= Action item =
Rewrite everything from the line containing "Önceki Yazı" down to the line containing "kelime olan nisyan, gaflet ve", changing "nisyan" to "nisyân" and leaving the rest unchanged.

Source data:
☆ ☆ ☆
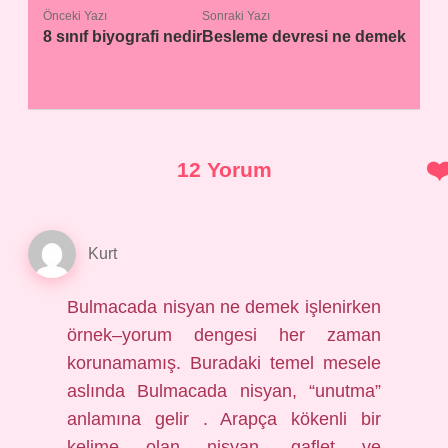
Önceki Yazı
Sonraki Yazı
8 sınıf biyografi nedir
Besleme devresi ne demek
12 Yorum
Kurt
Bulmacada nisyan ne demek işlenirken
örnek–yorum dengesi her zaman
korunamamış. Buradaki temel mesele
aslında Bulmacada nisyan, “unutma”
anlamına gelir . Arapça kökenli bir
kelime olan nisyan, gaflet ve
☆ ☆ ☆
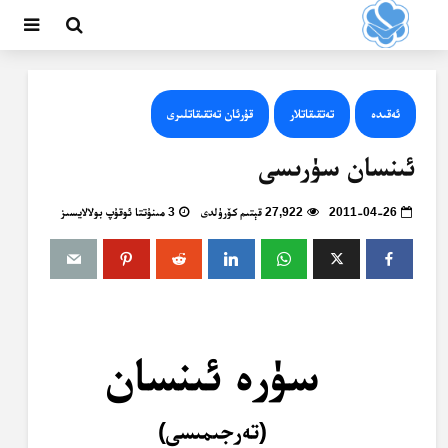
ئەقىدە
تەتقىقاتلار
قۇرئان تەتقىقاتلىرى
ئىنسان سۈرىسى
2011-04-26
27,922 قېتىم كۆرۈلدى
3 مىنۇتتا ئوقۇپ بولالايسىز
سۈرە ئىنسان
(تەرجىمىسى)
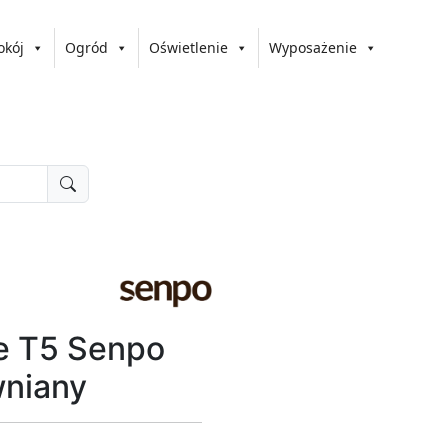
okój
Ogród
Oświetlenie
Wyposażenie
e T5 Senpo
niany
☆ ☆ ☆
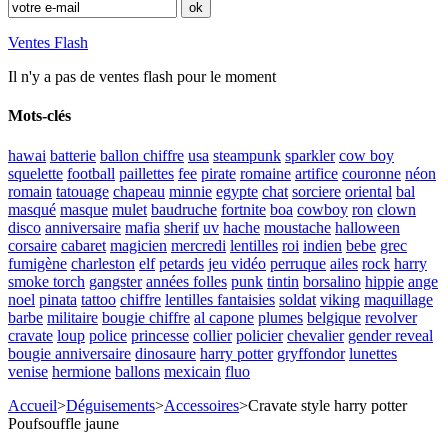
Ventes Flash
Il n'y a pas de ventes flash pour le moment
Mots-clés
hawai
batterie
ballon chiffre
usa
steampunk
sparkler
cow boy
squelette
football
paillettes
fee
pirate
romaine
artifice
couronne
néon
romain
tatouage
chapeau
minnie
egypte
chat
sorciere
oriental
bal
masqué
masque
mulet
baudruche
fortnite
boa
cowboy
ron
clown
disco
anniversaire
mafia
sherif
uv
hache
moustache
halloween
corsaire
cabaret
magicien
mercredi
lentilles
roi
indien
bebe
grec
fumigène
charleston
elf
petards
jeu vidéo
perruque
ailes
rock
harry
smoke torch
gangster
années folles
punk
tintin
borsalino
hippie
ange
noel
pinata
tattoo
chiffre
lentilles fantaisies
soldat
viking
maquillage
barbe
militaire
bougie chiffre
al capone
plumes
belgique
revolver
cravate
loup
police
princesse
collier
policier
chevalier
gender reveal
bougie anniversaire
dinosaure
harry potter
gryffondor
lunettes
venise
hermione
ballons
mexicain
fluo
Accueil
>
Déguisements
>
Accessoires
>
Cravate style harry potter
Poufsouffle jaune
☆ ☆ ☆
= Problem solution =
Önceki Yazı
Sonraki Yazı
8 sınıf biyografi nedir
Besleme devresi ne demek
12 Yorum
Kurt
Bulmacada nisyân ne demek işlenirken
örnek–yorum dengesi her zaman
korunamamış. Buradaki temel mesele
aslında Bulmacada nisyân, “unutma”
anlamına gelir . Arapça kökenli bir
kelime olan nisyân, gaflet ve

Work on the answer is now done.